Former finance employee sentenced
Tom Hasslinger | Hagadone News Network | UPDATED 11 years, 8 months AGO
COEUR d'ALENE - The former Coeur d'Alene finance employee who pleaded guilty to stealing $365,000 from the city was sentenced to more than three years in prison Monday.
Sheryl Lynn Carroll, 52, will voluntarily surrender in the next four to six weeks to begin serving the 40 month sentence ordered by U.S. District Judge Edward J. Lodge. She was also ordered to pay $365,000 in restitution, and will serve three years supervised probation and work 100 community service hours upon her release from prison.
"This type of crime is committed over and over," Lodge told Carroll, who dabbed her eye with tissue at times during the sentencing, which included impact statements read by her former coworkers. "You had to have thought about the consequences as it was happening, if you got caught."
The sentence nearly matched the high-end of what the pre-sentence report recommended, which was a term between 33 and 41 months.
The judge, along with the U.S. attorney's office and Carroll's former colleagues, said Carroll shattered the public's trust when she stole money over several years from her desk inside City Hall. City officials said Carroll's actions destroyed morale for employees still there.
"We worked hard to build trust as civil servants," Wendy Gabriel, city administrator, told the court. "The defendant, all by herself, took it away."
Carroll was terminated by the city in July after city staff noticed financial irregularities while Carroll was away on vacation. She had been hired in 2002 and stole around $365,000 through 120 fraudulent transfers from 2007 to 2012 as she worked as a payroll coordinator in the city's finance department, according to court reports.
The three vendors Carroll used to defraud the city, according to the court records, are the Voluntary Employee Benefit Association, International Association of Fire Fighters and United Heritage Mutual insurance company. The accounts were a part of "payroll deductions and employee benefits."
Carroll wired $5,000 into her account every month as she committed the thefts, while covering her tracks by making the city's books balance. Carroll had also been convicted in 1983 in Oregon for stealing from the real estate company for which she had worked, and the pre-sentence report referred to at least one incident where Carroll abused trust as a volunteer for Woodland Middle School, though the specific nature of that incident was unclear during sentencing.
"Nobody but the defendant created this situation," Assistant U.S. Attorney Traci Whelan said, adding that how Carroll spent the money remained "unknown and unexplained."
A choked up Carroll didn't say why she stole the money, but told the court she was seeking help through counseling and faith.
"I am healing from that brokenness that brought me to this place, she said.
"I am very, very sorry for the wrong I did the city of Coeur d'Alene and my fellow employees," she said. "I ask for your forgiveness - everyone that I hurt."

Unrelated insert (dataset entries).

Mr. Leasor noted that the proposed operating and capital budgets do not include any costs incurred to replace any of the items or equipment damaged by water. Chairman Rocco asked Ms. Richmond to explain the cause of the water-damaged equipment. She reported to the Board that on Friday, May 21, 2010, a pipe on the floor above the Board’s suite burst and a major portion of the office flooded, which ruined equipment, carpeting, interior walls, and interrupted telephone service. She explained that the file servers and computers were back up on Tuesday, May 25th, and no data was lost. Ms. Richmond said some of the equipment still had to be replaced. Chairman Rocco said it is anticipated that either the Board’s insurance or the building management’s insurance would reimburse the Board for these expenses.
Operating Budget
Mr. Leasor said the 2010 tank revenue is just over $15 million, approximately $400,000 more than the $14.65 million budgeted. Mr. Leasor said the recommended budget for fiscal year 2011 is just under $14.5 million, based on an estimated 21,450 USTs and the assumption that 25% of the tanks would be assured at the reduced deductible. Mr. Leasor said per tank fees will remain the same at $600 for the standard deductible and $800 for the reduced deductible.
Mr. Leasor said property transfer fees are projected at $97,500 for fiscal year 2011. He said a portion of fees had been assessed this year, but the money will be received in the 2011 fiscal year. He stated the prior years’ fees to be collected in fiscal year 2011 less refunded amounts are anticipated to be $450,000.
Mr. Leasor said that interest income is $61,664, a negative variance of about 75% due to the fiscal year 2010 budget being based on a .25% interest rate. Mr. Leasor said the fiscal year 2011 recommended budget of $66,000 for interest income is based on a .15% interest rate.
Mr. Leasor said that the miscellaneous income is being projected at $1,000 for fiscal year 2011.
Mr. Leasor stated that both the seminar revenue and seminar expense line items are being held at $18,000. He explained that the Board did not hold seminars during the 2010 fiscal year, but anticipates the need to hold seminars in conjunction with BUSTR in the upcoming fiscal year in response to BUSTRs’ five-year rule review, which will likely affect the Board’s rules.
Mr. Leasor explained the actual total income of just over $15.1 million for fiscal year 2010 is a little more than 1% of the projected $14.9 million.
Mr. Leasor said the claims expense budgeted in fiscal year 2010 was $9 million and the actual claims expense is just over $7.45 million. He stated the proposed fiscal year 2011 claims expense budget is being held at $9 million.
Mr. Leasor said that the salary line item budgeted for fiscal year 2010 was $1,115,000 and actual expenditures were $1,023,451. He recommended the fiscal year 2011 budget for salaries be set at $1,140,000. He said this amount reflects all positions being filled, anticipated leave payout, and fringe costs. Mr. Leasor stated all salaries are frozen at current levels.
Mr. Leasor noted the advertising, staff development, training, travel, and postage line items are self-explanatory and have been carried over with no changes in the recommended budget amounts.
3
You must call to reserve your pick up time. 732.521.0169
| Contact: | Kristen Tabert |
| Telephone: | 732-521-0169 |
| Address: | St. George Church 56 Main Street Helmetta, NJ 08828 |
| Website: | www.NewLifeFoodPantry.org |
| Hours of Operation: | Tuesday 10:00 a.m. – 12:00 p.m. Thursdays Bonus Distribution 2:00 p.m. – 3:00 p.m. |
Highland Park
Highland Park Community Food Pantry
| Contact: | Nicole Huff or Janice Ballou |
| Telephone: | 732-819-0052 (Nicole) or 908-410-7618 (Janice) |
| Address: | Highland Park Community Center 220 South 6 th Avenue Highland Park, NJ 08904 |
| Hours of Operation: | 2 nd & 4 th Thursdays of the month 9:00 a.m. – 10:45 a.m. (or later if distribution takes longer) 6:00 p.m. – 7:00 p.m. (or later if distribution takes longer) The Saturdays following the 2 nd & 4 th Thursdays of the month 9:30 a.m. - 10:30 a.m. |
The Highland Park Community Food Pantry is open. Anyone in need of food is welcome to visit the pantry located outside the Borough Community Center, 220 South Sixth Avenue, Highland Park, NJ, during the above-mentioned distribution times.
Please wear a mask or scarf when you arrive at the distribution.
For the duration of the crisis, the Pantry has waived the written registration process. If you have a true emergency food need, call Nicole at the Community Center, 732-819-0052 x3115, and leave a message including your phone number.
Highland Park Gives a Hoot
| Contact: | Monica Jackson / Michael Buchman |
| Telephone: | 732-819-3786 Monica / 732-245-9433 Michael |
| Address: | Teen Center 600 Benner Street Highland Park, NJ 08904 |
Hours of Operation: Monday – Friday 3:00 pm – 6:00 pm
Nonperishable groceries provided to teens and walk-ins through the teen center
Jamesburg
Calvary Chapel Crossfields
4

Friends and family of Carroll hugged after the sentence, and some talked with city staff outside the courtroom. Although statute allows 20 years for each of the counts against Carroll, Whelan recommended the judge follow the pre-sentence report. Defense attorney Gary Amendola recommended less jail time than what the report suggested.
Lodge said considering the trust issue was paramount in issuing the sentence.
"The trust that's lost," he said. "It just couldn't be any clearer than what we've heard today."
Carroll pleaded guilty to six counts of wire fraud Nov. 5.
City employees described the devastating feeling of being lied to by a person who they considered a friend, and who carried herself as a religious person. What compounded that was the aftermath of the public not trusting city workers after news of the thefts broke. Some people called for the resignation of top city administration in online discussions.
"I've never seen an action lead to a lower morale than her crime," Mayor Sandi Bloem said, calling it a crime against "thousands of people. She stole with a smile."
"I believe Sheryl is nothing more than a career criminal," an emotional Vonnie Jensen, who worked with Carroll in the finance department, told the court. "She got caught. She didn't surrender."
City staff and the attorney's office said Carroll tried to lie her way through the crime after other employees discovered the financial irregularities. City staff then investigated the entire method behind the "complex" thefts, and implemented safeguards to prevent them from happening again.
In a press release late Monday, Gabriel called the sentencing "fair and just."
"Carroll committed a crime and in the process violated the trust of the public and of her co-workers. She absolutely deserves this punishment," Gabriel said.